Norway’s Pension Fund Divests from Upstream Energy Companies

The Scandinavian country is the latest entity to run scared from oil-dependent firms.

The Oslo-based Government Pension Fund Global announced on Wednesday that it will remove upstream oil and gas companies from its $1 trillion portfolio. The loss of $5.5 billion in equity follows a June proposal from the Ministry of Finance to move away from financial instruments associated with volatile oil prices.

Since 2018, a rash of entities have ducked for cover from risky energy firms that identify, extract or produce raw materials from deposits, drill wells or underground. Last week, ExxonMobil sold its upstream operations in Norway for $4.5 billion. In August, BP divested $5.6 billion of its upstream assets in Alaska. In July, French multinational oil and gas operator and supplier Total divested about $5 billion of several non-core upstream assets to Petrogas, the energy exploration and production subsidy of Oman-based MB Holding. Four months earlier, Houston-based Wishbone Energy divested $300 million in Texas- and Mexico-based upstream assets.

Exploration and production companies accounted for .8 percent of the Norway fund’s portfolio in August. The FTSE Global All Cap fund, an equity benchmark index, recently reclassified upstream energy companies, a process that will be complete in September 2020.

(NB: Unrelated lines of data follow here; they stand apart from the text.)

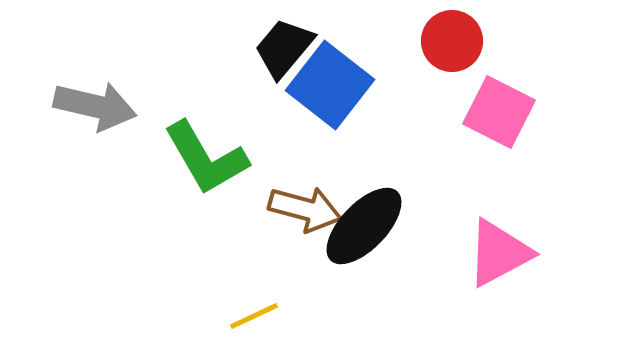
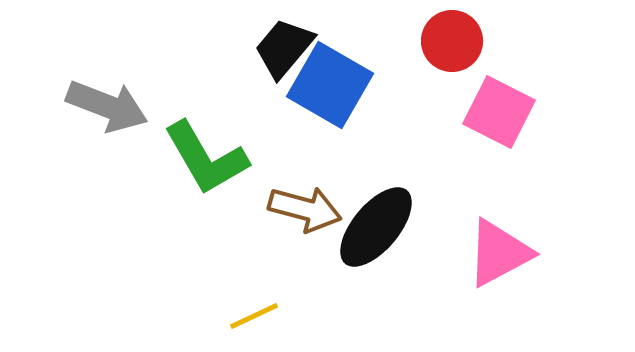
blue square: rotated 8 degrees counterclockwise
gray arrow: moved 12 px right; rotated 8 degrees clockwise
black ellipse: moved 12 px right, 1 px down; rotated 4 degrees counterclockwise
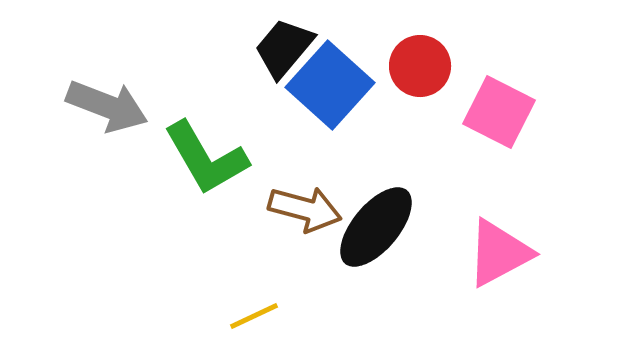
red circle: moved 32 px left, 25 px down
blue square: rotated 12 degrees clockwise
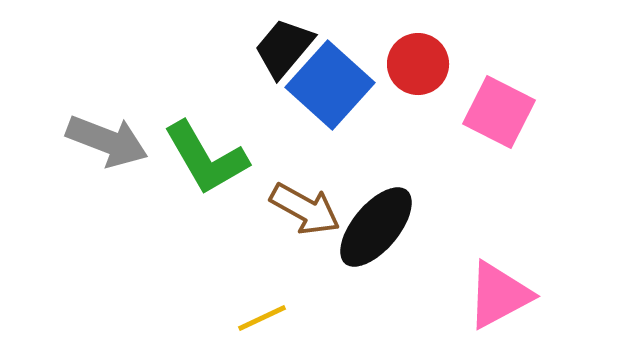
red circle: moved 2 px left, 2 px up
gray arrow: moved 35 px down
brown arrow: rotated 14 degrees clockwise
pink triangle: moved 42 px down
yellow line: moved 8 px right, 2 px down
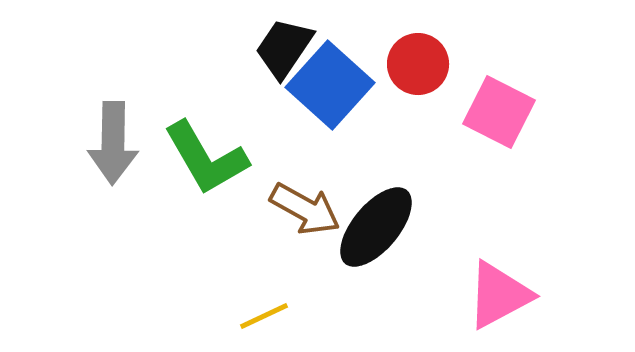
black trapezoid: rotated 6 degrees counterclockwise
gray arrow: moved 6 px right, 2 px down; rotated 70 degrees clockwise
yellow line: moved 2 px right, 2 px up
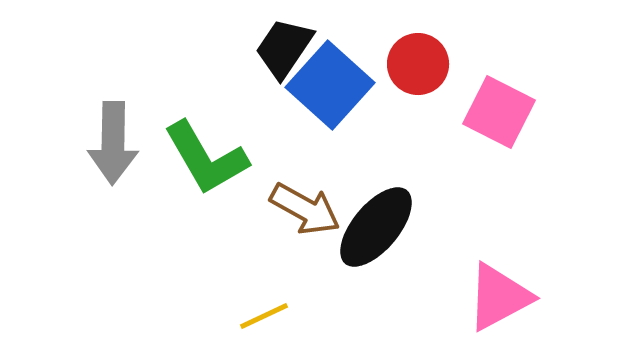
pink triangle: moved 2 px down
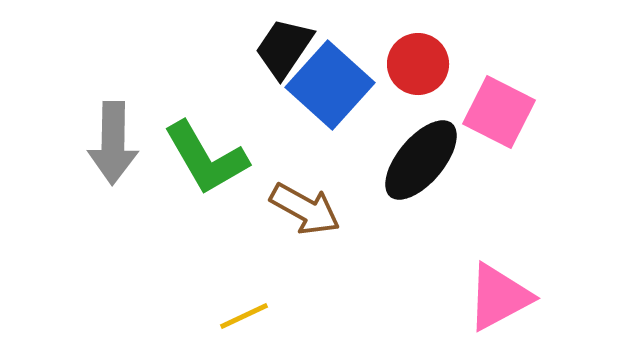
black ellipse: moved 45 px right, 67 px up
yellow line: moved 20 px left
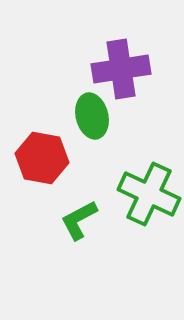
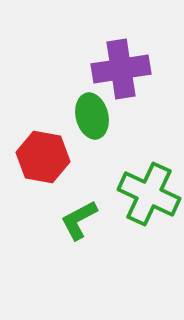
red hexagon: moved 1 px right, 1 px up
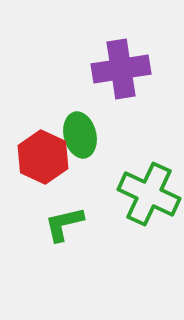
green ellipse: moved 12 px left, 19 px down
red hexagon: rotated 15 degrees clockwise
green L-shape: moved 15 px left, 4 px down; rotated 15 degrees clockwise
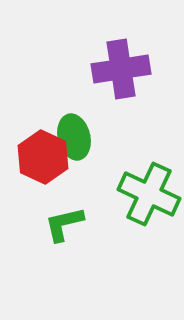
green ellipse: moved 6 px left, 2 px down
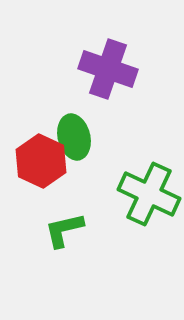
purple cross: moved 13 px left; rotated 28 degrees clockwise
red hexagon: moved 2 px left, 4 px down
green L-shape: moved 6 px down
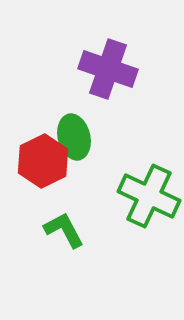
red hexagon: moved 2 px right; rotated 9 degrees clockwise
green cross: moved 2 px down
green L-shape: rotated 75 degrees clockwise
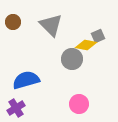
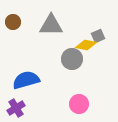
gray triangle: rotated 45 degrees counterclockwise
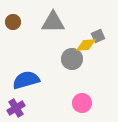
gray triangle: moved 2 px right, 3 px up
yellow diamond: rotated 15 degrees counterclockwise
pink circle: moved 3 px right, 1 px up
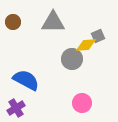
blue semicircle: rotated 44 degrees clockwise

In a September 11 letter to the Ministry of Finance, Oystein Olsen, governor of Norway’s central bank, and Yngve Slyngstad, CEO of Norges Bank IM, which manages the fund, wrote that, “It is reasonable to assume that the market will know which stocks the the bank will be selling as aprt of this phase-out.”

Norway’s central bank recommended the move in November 2017, but the Ministry of Finance floated the proposal in March. A few months later, the fund pledged to invest in wind, solar and other renewable energy projects, both listed and unlisted.

Oil is on a downward trend. Since October of 2018, crude oil prices have fallen about 45% from 9.09 to 4.16.

The list of institutions that are steering clear from fossil fuel investments in general is growing. Last year, Ireland became the first country to divest its public fund from fossil fuels, with Royal Dutch Shell divesting $1.3 billion of its upstream oil and gas interests there. The World Bank has stopped funding new oil and gas developments.